Results showed that models relying solely on VIs exhibited limited accuracy and stability, whereas the inclusion of meteorological, soil, and fertilization data substantially improved NNI prediction. The performance of individual base ML models varied considerably across growth stages and input data combinations. The stacking ensemble model effectively integrated multi-source information and leveraged the strengths of base learners, consistently achieved superior prediction accuracy and robustness. It improved R² by 0.52–3.24% compared to the best base models across different growth stages, thereby strengthening the reliability of cross-stage NNI estimation.

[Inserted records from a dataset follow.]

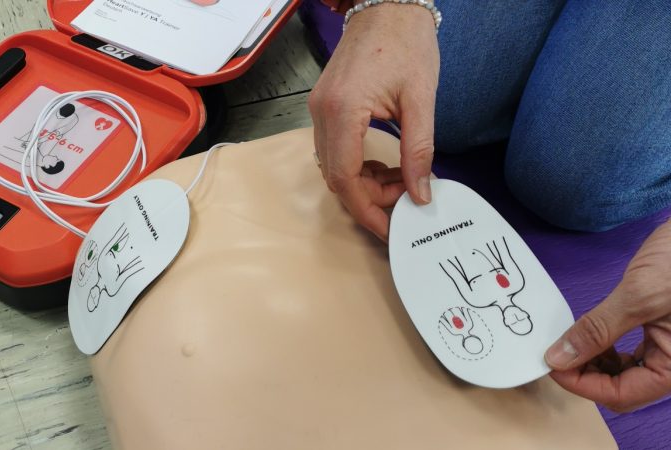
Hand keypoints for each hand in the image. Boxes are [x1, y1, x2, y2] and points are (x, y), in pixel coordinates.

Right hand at [308, 3, 438, 240]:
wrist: (387, 5)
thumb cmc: (406, 42)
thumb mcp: (421, 100)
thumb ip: (419, 151)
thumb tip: (420, 193)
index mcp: (343, 110)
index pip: (345, 178)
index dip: (367, 209)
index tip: (390, 227)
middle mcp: (321, 112)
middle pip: (335, 177)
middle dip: (368, 198)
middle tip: (403, 198)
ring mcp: (318, 108)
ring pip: (331, 166)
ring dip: (361, 183)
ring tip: (397, 179)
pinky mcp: (324, 106)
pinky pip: (332, 149)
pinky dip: (354, 165)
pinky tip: (380, 163)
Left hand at [545, 220, 670, 411]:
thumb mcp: (639, 296)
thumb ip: (598, 330)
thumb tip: (559, 357)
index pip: (620, 395)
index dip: (581, 384)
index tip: (550, 364)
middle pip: (623, 389)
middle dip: (586, 375)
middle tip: (556, 353)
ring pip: (627, 374)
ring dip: (596, 363)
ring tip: (571, 343)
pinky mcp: (666, 333)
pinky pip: (635, 354)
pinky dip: (609, 349)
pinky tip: (593, 336)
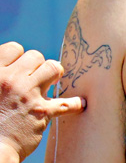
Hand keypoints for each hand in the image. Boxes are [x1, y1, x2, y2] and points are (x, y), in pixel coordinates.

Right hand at [0, 41, 84, 162]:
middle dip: (38, 66)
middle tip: (37, 78)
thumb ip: (2, 76)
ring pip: (52, 68)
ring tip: (53, 82)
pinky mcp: (42, 113)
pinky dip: (75, 104)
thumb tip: (13, 69)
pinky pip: (66, 103)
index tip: (21, 68)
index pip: (15, 49)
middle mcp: (11, 80)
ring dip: (54, 74)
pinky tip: (80, 104)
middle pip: (35, 56)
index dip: (20, 57)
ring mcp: (28, 95)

SHAP (SHapley Additive exPlanations) analysis further revealed the dynamic contributions of input features throughout the growing season, with VIs, soil properties, and fertilization rates played a dominant role in early to mid-stages, while climatic factors became more influential later.

Conclusion

This study confirms the significant potential of integrating multi-source data with ensemble learning for reliable NNI monitoring, providing a practical tool for supporting in-season N status diagnosis and precision fertilization management in rice production systems.